Copy the lines of the listing below, starting at the line that contains "Lupa Nomor BPJS? Begini Cara Cek Nomor" and ending at the line that contains "ési tájékoztató". Leave the pictures out of your copy.

» Dataset excerpts:
▼

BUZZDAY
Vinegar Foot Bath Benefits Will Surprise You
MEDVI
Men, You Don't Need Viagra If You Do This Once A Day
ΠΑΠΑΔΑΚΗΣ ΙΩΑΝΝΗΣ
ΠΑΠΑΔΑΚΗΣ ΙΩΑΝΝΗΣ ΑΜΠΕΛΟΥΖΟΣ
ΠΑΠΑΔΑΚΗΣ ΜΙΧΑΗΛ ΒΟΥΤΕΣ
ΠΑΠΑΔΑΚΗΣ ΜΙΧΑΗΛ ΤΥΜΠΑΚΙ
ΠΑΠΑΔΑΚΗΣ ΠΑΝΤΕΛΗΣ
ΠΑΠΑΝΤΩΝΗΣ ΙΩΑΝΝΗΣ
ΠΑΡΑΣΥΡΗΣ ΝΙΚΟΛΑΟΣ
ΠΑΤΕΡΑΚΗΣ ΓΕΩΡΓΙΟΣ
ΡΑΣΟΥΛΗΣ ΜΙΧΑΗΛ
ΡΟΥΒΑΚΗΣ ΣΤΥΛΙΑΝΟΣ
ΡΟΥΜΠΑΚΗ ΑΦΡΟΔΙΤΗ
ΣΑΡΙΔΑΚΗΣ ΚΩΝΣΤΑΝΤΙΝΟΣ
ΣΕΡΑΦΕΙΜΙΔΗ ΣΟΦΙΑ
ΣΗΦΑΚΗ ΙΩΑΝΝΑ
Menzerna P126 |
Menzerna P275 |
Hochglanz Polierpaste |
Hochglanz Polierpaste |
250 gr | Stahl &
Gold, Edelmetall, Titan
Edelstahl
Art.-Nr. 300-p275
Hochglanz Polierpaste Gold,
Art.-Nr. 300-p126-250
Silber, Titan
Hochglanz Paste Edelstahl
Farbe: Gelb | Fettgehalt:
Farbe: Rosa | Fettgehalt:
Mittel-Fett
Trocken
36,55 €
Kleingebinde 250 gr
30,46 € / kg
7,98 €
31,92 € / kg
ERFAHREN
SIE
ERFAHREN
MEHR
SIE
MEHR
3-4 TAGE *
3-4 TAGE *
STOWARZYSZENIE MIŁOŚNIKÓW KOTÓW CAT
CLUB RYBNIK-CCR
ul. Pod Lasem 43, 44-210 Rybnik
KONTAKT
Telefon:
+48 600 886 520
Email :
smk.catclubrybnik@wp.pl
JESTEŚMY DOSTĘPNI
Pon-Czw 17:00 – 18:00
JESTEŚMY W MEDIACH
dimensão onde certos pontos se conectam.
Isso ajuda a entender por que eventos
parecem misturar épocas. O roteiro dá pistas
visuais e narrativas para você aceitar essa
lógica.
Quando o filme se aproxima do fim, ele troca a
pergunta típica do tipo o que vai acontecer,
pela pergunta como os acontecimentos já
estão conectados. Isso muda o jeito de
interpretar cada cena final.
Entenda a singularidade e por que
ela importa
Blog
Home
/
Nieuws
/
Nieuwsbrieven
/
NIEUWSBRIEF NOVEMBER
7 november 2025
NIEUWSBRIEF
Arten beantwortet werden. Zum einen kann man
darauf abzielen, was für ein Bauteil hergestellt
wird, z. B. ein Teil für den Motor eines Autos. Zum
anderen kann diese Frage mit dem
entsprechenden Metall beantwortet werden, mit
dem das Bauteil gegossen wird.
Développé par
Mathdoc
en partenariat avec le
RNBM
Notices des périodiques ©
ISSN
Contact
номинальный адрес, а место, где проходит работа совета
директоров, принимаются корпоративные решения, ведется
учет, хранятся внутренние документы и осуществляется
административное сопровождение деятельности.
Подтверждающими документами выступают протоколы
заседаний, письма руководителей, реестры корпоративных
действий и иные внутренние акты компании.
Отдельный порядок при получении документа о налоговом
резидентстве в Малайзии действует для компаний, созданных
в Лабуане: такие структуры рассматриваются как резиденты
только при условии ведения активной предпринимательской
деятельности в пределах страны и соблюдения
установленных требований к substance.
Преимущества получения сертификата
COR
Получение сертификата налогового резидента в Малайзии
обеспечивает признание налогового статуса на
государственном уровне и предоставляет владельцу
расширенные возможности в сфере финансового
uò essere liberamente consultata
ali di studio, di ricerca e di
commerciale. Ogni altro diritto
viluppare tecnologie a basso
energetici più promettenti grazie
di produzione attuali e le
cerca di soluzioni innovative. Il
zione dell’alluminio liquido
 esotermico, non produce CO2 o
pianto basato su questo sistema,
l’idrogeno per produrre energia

▲
▼

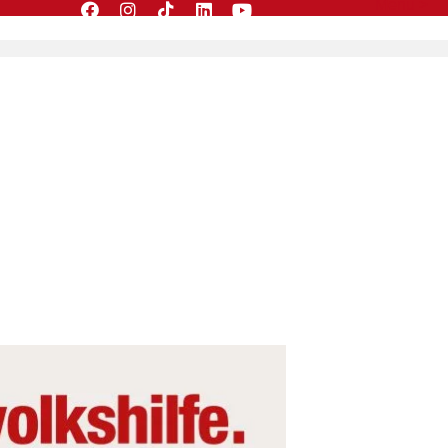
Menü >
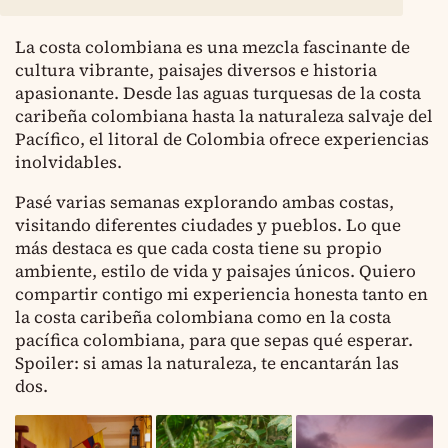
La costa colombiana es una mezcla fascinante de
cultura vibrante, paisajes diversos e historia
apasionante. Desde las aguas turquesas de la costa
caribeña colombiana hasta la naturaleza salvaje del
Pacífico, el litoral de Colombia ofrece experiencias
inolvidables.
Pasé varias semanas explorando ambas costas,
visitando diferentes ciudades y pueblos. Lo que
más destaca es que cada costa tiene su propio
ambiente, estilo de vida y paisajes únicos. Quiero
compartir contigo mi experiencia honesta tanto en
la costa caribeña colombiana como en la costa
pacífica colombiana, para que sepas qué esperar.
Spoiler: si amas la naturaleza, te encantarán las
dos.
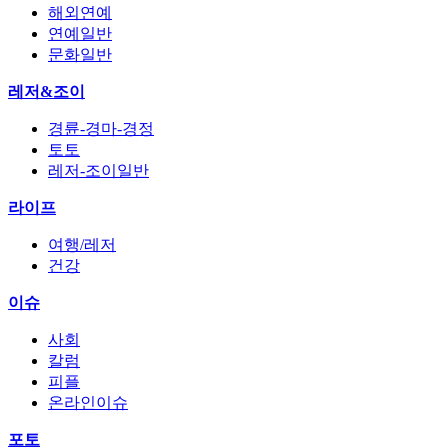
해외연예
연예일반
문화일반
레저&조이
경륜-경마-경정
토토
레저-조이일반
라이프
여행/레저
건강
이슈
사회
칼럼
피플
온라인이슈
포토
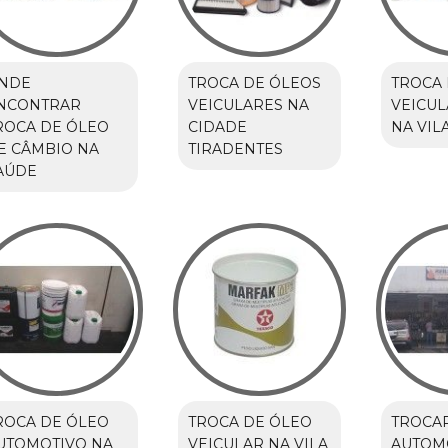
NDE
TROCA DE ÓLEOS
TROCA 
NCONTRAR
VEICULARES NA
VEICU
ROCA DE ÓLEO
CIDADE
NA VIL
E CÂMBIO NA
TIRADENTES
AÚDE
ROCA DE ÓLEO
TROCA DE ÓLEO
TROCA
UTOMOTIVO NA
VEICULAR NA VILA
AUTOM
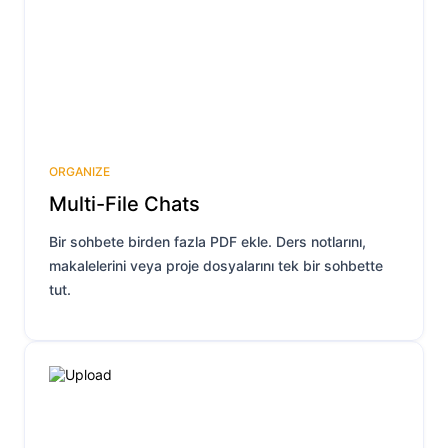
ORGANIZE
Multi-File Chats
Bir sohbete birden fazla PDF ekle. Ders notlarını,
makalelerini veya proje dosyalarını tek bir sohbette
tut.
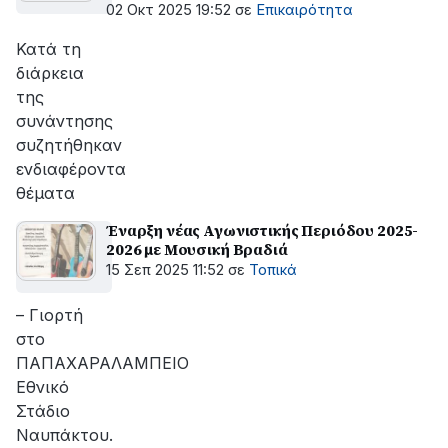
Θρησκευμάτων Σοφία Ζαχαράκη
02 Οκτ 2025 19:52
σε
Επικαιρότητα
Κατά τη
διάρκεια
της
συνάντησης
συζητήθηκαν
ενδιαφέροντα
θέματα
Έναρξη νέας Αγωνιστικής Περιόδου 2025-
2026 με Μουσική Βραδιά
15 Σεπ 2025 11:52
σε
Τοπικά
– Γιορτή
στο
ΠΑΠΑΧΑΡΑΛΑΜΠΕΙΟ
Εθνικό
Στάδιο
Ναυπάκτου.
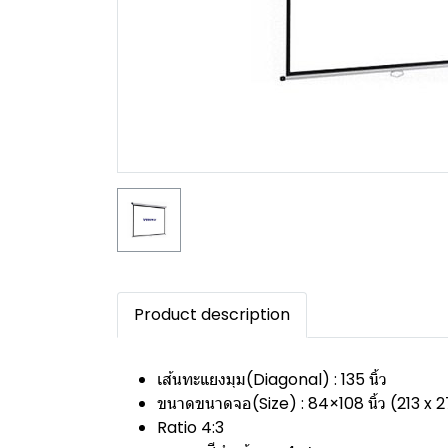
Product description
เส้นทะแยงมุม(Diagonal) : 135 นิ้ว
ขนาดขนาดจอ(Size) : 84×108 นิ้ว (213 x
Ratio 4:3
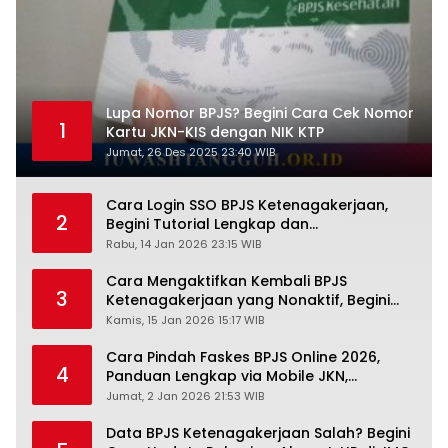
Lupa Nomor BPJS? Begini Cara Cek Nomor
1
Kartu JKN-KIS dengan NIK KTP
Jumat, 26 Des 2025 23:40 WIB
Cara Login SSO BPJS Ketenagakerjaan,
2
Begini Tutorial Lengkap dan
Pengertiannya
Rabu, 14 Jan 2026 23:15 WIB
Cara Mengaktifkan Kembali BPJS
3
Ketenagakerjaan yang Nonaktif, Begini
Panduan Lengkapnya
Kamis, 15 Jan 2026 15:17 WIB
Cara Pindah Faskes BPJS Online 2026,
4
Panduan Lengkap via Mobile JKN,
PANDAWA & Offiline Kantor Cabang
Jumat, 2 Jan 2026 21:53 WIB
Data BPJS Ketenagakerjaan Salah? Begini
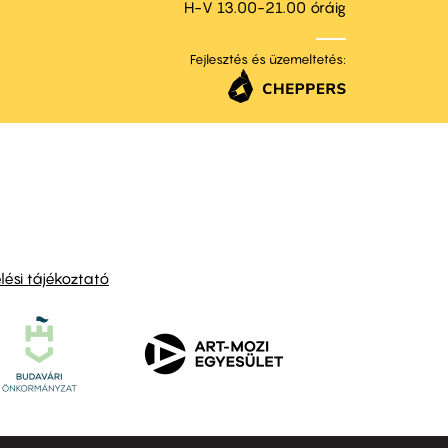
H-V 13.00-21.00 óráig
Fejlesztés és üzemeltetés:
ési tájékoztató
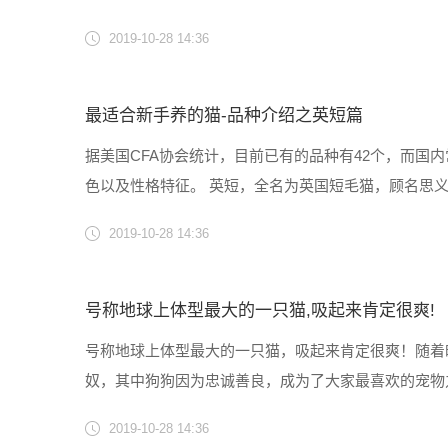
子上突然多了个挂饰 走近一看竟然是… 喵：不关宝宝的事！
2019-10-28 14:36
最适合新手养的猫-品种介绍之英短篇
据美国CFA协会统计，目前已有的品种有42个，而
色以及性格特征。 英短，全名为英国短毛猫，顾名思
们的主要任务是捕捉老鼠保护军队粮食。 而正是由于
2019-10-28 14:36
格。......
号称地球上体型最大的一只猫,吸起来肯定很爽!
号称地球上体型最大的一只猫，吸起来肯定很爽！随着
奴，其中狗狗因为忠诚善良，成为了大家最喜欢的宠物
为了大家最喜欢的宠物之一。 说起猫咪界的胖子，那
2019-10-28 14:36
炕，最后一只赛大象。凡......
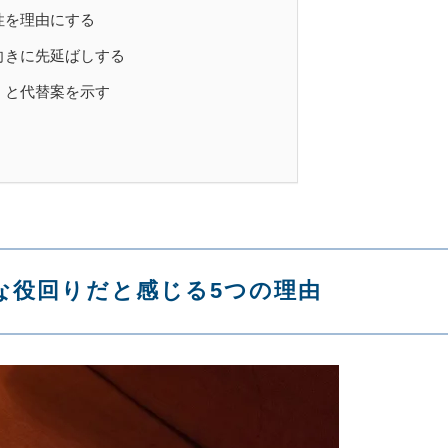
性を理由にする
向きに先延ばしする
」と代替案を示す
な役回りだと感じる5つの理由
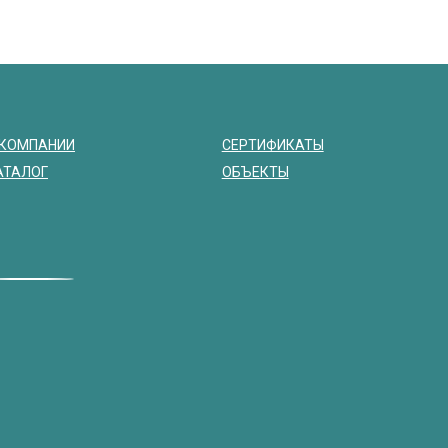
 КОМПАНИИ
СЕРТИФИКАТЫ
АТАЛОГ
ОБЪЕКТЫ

▲

» EXERCISE OUTPUT:
Lupa Nomor BPJS? Begini Cara Cek Nomor
1
Kartu JKN-KIS dengan NIK KTP
Jumat, 26 Des 2025 23:40 WIB
Cara Login SSO BPJS Ketenagakerjaan,
2
Begini Tutorial Lengkap dan
Pengertiannya
Rabu, 14 Jan 2026 23:15 WIB
Cara Mengaktifkan Kembali BPJS
3
Ketenagakerjaan yang Nonaktif, Begini
Panduan Lengkapnya
Kamis, 15 Jan 2026 15:17 WIB
Cara Pindah Faskes BPJS Online 2026,
4
Panduan Lengkap via Mobile JKN,
PANDAWA & Offiline Kantor Cabang
Jumat, 2 Jan 2026 21:53 WIB
Data BPJS Ketenagakerjaan Salah? Begini
H-V 13.00-21.00 óráig
Fejlesztés és üzemeltetés:
ési tájékoztató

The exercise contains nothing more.